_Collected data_
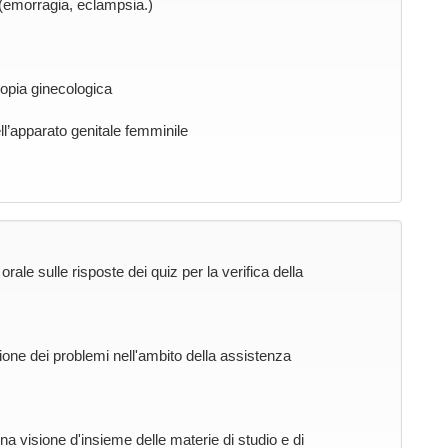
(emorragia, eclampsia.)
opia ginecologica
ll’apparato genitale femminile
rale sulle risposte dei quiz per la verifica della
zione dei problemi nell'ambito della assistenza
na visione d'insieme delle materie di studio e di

_WHAT IS BEING ASKED_
Work out how many lines in the records include "della". Only the number should be given.

_COMPLETED TASK_
2